Morecambeology - Marking time on Morecambe promenade
The Clock Tower stands like a giant grandfather clock overlooking Morecambe’s central promenade, writes Peter Wade.
It would once have provided a timely reminder of when to set off for the train home, the start of the show or when to be back at the guest house in time for tea. The Clock Tower dates from 1904 and was the gift of John R Birkett who was Mayor of the new Borough of Morecambe
Its story dates back though to 1861, the death of Prince Albert and the search for a suitable memorial. Enthusiasm for the project seems to have been distinctly lacking and money for the eventual result, the Albert Lamp, seems only to have been raised by combining it with the celebrations of the wedding of the Prince of Wales in 1863. Even then, the Lamp’s future was not secure. It blew down in a storm, demolishing its seat and a neighbouring fountain. By the time it had been re-erected it had become just one of many streetlamps and suffered the additional indignity of becoming a hitching post for donkeys.
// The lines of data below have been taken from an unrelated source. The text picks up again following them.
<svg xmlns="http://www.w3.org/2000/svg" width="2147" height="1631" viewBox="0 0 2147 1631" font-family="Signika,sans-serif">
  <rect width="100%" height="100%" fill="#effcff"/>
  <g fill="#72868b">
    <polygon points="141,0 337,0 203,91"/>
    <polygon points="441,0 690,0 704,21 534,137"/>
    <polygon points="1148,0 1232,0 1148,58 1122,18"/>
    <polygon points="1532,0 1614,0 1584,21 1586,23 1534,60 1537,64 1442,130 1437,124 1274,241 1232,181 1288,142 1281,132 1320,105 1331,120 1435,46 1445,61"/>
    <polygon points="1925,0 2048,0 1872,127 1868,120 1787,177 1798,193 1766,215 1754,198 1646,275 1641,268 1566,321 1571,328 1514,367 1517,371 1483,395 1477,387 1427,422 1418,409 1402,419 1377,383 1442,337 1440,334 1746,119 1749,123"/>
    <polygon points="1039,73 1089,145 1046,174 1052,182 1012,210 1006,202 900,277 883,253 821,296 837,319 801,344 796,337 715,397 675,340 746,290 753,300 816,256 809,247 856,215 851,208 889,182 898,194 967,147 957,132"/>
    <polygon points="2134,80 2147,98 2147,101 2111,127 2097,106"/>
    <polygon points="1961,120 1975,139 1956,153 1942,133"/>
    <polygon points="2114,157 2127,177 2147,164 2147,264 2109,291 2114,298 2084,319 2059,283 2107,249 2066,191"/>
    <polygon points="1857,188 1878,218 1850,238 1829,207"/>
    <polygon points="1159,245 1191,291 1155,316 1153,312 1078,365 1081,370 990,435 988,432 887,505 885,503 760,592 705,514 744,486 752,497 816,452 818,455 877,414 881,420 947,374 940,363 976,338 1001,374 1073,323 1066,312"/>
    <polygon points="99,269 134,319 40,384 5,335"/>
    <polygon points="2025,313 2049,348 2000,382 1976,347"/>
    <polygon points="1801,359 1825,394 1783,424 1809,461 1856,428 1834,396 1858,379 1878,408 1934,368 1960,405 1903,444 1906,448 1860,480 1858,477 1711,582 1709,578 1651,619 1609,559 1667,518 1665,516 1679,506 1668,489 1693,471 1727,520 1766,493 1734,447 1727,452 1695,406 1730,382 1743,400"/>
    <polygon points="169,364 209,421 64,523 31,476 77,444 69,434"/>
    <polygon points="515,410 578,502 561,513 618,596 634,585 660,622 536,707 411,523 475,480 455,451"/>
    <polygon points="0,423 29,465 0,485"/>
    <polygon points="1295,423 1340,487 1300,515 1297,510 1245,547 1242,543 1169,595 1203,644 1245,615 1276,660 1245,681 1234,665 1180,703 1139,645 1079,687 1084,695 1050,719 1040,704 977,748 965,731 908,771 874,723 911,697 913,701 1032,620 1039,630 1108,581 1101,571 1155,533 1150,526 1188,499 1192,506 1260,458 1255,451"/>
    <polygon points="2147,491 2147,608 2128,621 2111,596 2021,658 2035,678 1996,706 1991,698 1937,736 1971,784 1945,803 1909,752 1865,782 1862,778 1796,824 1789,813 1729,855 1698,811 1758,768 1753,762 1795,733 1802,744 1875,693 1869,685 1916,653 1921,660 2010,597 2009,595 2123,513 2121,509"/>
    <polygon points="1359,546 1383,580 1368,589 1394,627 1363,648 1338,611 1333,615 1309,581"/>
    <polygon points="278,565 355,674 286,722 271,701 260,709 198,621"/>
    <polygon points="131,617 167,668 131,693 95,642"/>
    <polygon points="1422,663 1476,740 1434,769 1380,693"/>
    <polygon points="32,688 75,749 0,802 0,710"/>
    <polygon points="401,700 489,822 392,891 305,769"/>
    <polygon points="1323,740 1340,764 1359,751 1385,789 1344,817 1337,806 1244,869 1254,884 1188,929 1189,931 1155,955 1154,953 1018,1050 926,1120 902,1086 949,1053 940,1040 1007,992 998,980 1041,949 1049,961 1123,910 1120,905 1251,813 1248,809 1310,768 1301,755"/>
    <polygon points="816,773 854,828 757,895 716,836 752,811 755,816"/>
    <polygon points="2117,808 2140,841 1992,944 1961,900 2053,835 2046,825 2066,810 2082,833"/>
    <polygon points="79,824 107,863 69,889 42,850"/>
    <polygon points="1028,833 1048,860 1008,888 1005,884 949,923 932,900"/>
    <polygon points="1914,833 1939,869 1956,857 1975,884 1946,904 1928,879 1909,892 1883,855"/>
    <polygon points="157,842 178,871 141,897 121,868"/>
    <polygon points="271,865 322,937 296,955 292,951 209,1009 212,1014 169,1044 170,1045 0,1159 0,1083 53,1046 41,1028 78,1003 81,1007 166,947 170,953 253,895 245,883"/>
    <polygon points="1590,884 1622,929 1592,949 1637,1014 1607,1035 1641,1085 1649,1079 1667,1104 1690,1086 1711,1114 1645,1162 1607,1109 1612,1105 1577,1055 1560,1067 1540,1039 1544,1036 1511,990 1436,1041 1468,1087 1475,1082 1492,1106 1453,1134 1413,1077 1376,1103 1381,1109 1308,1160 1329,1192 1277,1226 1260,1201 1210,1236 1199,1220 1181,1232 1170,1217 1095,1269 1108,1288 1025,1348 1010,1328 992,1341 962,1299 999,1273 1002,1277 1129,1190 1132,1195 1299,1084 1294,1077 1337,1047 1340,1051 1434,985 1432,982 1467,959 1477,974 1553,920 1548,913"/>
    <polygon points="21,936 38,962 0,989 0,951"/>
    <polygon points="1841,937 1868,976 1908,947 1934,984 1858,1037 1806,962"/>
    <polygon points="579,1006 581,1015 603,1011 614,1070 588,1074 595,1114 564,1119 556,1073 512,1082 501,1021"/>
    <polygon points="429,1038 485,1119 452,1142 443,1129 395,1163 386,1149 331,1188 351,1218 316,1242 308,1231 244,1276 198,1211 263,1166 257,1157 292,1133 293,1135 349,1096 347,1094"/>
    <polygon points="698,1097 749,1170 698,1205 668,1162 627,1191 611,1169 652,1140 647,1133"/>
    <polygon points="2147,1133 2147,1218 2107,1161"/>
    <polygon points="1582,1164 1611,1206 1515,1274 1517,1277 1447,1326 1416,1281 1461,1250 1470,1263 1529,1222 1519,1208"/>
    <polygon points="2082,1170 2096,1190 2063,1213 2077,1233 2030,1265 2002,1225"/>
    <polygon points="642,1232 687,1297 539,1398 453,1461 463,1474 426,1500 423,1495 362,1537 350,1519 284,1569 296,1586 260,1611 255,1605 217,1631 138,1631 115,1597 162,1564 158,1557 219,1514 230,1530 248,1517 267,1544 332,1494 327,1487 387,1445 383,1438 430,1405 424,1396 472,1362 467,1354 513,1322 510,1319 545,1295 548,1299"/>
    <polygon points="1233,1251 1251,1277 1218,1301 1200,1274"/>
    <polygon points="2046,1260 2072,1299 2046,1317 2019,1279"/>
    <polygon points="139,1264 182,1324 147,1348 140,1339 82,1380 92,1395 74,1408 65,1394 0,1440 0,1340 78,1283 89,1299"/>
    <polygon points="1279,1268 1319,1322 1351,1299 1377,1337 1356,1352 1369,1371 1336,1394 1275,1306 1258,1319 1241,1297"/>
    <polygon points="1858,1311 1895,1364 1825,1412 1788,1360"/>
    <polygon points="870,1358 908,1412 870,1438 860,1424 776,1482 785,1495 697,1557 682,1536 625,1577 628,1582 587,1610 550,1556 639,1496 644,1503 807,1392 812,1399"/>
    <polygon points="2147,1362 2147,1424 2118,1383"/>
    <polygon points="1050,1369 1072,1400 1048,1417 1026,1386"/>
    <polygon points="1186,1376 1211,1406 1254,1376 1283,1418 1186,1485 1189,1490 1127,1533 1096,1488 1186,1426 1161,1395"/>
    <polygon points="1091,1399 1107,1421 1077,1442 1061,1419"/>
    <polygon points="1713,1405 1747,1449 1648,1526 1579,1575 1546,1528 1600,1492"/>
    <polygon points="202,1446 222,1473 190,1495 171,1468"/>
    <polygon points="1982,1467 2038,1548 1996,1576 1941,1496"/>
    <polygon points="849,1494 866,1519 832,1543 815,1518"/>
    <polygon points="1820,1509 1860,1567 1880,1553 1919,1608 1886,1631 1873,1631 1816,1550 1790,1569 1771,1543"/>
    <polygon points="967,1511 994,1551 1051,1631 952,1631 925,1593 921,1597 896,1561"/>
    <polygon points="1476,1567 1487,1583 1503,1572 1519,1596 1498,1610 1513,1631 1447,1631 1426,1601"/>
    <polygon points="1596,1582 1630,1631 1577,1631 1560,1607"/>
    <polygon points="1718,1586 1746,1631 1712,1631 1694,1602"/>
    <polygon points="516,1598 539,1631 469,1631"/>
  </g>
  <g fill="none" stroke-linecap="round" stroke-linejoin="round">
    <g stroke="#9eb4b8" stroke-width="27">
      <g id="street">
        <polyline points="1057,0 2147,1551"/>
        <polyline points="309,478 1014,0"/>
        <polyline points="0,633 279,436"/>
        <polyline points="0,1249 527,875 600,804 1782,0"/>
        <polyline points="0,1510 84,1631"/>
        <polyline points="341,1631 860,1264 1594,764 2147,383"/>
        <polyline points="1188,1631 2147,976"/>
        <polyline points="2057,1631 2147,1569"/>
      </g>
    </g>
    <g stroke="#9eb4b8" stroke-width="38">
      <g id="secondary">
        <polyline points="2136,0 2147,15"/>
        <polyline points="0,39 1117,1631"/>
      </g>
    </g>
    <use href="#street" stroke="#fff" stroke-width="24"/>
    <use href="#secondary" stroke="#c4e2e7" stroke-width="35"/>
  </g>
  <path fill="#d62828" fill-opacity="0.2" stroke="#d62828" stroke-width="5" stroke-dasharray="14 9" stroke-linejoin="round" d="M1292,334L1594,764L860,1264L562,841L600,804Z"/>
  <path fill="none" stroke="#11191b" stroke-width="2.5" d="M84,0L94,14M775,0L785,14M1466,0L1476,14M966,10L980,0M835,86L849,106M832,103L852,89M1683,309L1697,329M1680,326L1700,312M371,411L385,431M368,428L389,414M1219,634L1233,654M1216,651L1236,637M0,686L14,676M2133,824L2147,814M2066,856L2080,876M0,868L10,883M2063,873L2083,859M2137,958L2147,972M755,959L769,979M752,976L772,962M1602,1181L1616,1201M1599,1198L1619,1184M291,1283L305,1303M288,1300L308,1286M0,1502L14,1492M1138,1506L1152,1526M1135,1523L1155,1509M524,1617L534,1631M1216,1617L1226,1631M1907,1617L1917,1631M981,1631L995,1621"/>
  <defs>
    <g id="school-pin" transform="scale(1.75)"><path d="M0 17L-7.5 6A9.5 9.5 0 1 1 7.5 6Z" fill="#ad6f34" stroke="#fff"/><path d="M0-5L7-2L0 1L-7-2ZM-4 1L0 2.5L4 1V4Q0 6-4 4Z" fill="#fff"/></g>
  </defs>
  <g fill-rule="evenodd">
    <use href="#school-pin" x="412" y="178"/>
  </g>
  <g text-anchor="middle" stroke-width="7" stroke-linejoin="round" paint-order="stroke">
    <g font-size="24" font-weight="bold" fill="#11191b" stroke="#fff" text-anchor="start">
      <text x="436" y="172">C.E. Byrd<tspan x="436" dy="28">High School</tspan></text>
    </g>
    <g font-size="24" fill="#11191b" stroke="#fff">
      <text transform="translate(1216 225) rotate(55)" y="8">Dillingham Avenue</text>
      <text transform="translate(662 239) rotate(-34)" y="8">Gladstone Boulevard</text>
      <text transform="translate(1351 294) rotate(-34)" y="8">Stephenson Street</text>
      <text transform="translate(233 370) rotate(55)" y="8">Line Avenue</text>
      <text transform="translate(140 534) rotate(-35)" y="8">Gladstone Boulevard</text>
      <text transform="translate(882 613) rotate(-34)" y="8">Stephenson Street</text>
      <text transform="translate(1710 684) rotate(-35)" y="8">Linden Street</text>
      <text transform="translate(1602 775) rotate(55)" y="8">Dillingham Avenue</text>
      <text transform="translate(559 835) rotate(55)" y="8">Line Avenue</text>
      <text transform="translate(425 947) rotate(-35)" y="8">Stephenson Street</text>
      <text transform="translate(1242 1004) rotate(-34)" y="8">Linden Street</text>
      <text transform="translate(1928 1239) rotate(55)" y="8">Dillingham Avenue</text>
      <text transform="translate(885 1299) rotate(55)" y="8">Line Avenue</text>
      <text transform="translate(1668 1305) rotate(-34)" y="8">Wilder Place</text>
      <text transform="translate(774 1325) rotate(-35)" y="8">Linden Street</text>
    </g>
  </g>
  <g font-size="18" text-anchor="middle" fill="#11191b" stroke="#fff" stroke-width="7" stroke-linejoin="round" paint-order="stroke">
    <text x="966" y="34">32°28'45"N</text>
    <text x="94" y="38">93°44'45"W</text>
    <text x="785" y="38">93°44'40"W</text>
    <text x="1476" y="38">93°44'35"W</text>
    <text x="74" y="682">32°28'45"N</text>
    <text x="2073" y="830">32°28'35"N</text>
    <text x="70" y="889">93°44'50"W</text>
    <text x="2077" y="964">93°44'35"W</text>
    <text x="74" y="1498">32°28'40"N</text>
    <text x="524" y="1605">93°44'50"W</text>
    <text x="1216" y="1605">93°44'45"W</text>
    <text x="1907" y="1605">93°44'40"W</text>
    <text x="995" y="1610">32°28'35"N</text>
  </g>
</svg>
Eventually, the Lamp was removed to make way for the new Clock Tower, ending its days in the yard of the National School in Poulton before being sold for scrap in the 1930s.The money to pay for the Clock Tower (£400) had been provided by Mayor Birkett but was originally intended to buy a site for a public library funded by the Carnegie Foundation. Disagreement over where to build the new library and how to pay for its upkeep meant that the new Carnegie Library ended up as Morecambe’s loss and Kendal’s gain, and that the £400 would be spent on the Clock Tower instead. The Clock Tower was built in brick and sandstone to a design by Charles Cressey. Cressey was also responsible for what has been until only recently Barclays Bank on Euston Road. At one time this was Martins Bank and before that the Bank of Liverpool (the bank sports a fine Liver Bird over its door).
A few years ago, Cressey’s granddaughter Pamela Cressey visited Morecambe to see both buildings. Cressey had married Morecambe girl Alice Livesey and then emigrated to the USA in 1908. There he had designed ships, offices and San Diego High School.